(WHAT TO DO)
**1.** In the VMI time interface text, which abbreviations are spelled out with their full forms, and what does each one stand for?
**2.** Can you carry the VMI time interface text forward from its final sentence, writing the next part in the same style and format?

(SELECTED EXTRACT)
──────────────────────────────
VMI - Time Interface; VMware, Inc.
In a virtualized environment, virtual machines (VM) will time share the
system with each other and with other processes running on the host
system. Therefore, a VM's virtual cpus (vcpus) will be executing on the
host's physical cpus (pcpus) for only some portion of time. This
section of the VMI exposes a paravirtual view of time to the guest
operating systems so that they may operate more effectively in a virtual
environment. The interface also provides a way for the vcpus to set
alarms in this paravirtual view of time.
-------------------------------------------------------------------------
Time Domains:
a) Wallclock Time:
Wallclock time exposed to the VM through this interface indicates the
number of nanoseconds since epoch, 1970-01-01T00:00:00Z (ISO 8601 date
format). If the host's wallclock time changes (say, when an error in
the host's clock is corrected), so does the wallclock time as viewed
through this interface.
b) Real Time:
Another view of time accessible through this interface is real time.
Real time always progresses except for when the VM is stopped or
suspended. Real time is presented to the guest as a counter which
increments at a constant rate defined (and presented) by the hypervisor.
All the vcpus of a VM share the same real time counter.
The unit of the counter is called "cycles". The unit and initial value
(corresponding to the time the VM enters para-virtual mode) are chosen
by the hypervisor so that the real time counter will not rollover in any
practical length of time. It is expected that the frequency (cycles per
second) is chosen such that this clock provides a "high-resolution" view
of time. The unit can only change when the VM (re)enters paravirtual
mode.
──────────────────────────────
(SOURCE INFORMATION)

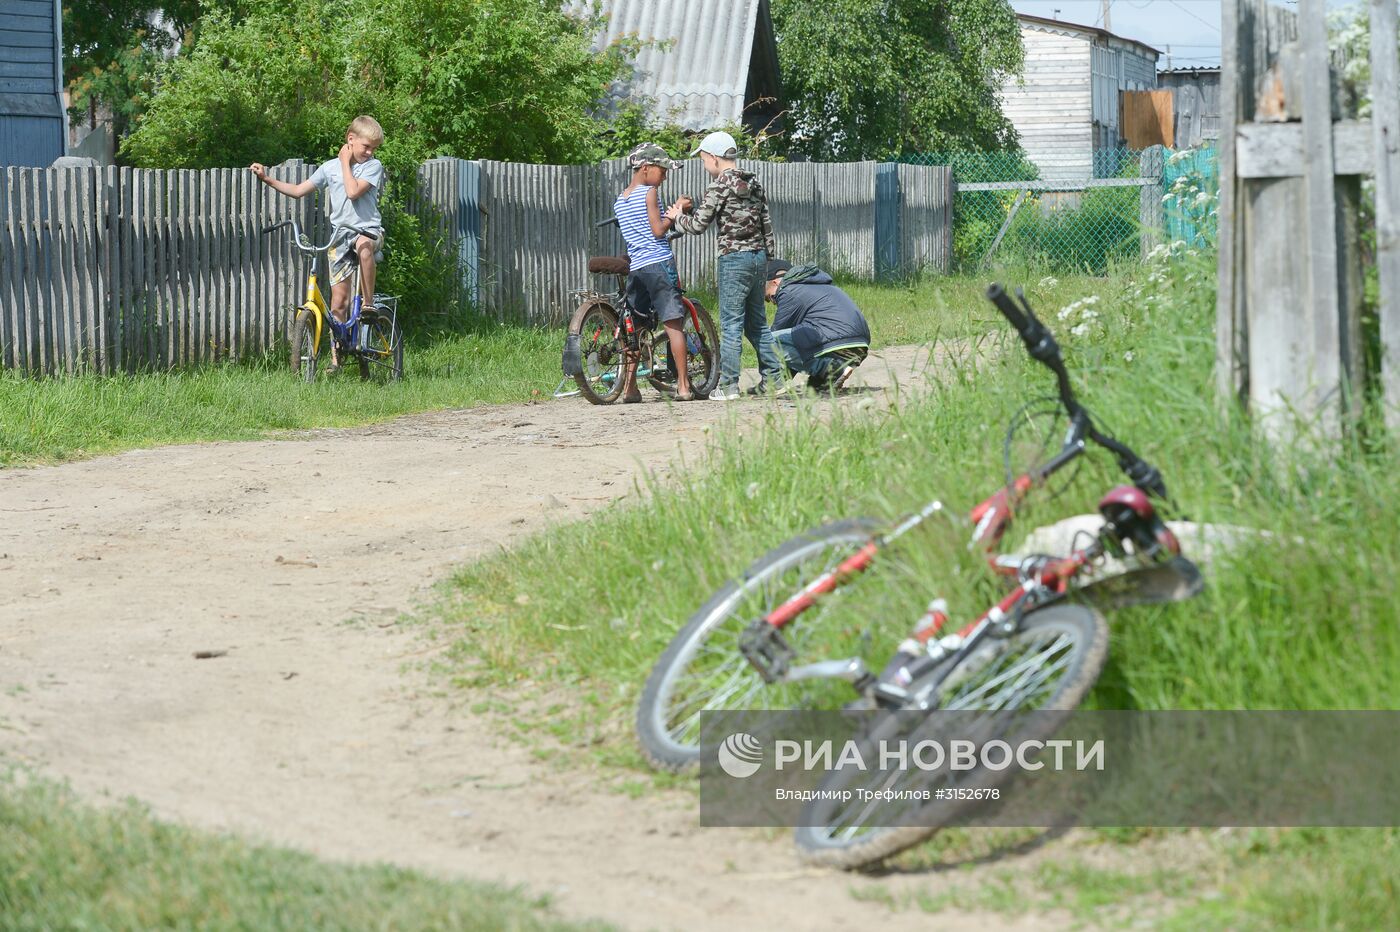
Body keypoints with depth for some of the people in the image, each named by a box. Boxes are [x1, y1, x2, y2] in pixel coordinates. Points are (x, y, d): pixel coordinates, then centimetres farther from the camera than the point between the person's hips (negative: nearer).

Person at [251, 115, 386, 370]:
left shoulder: (373, 166, -1)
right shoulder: (330, 167, 9)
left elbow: (353, 191, -17)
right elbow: (298, 190, 10)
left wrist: (346, 162, -7)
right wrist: (268, 180, 1)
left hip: (368, 229, -3)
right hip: (340, 234, 3)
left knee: (364, 246, -42)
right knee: (338, 300, -1)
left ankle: (369, 302, -24)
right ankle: (336, 355, 8)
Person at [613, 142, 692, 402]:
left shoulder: (620, 201, 15)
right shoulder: (649, 193, -6)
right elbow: (658, 230, -13)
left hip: (634, 268, 7)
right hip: (658, 263, -7)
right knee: (673, 323, -4)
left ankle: (629, 387, 9)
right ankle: (683, 385, -7)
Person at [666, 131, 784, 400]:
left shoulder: (720, 186, -11)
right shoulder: (754, 184, 11)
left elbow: (698, 225, -10)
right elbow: (766, 224, 14)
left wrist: (677, 217, 9)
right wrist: (767, 255, 21)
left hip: (734, 259, -7)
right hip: (758, 256, 7)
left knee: (731, 323, -4)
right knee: (756, 322, 15)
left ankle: (728, 385, -5)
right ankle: (773, 377, 15)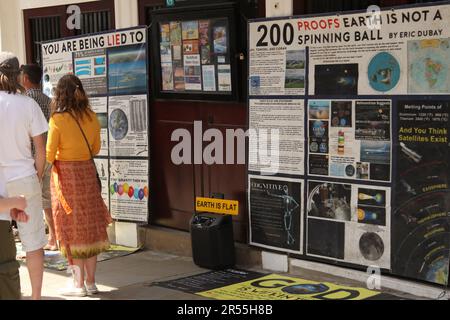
──────────────────────────────
(ANSWERS BELOW)
**1.**
- VM: virtual machines
- vcpus: virtual cpus
- pcpus: physical cpus

**2.**
c) Stolen time and Available time:
A vcpu is always in one of three states: running, halted, or ready. The
vcpu is in the 'running' state if it is executing. When the vcpu
executes the VMI_Halt interface, the vcpu enters the 'halted' state and
remains halted until there is some work pending for the vcpu (e.g. an
alarm expires, host I/O completes on behalf of virtual I/O). At this
point, the vcpu enters the 'ready' state (waiting for the hypervisor to
reschedule it). Finally, at any time when the vcpu is not in the
'running' state nor the 'halted' state, it is in the 'ready' state.
For example, consider the following sequence of events, with times given
in real time:
(Example 1)
At 0 ms, VCPU executing guest code.
At 1 ms, VCPU requests virtual I/O.
At 2 ms, Host performs I/O for virtual I/0.
At 3 ms, VCPU executes VMI_Halt.
At 4 ms, Host completes I/O for virtual I/O request.
At 5 ms, VCPU begins executing guest code, vectoring to the interrupt
handler for the device initiating the virtual I/O.
At 6 ms, VCPU preempted by hypervisor.
At 9 ms, VCPU begins executing guest code.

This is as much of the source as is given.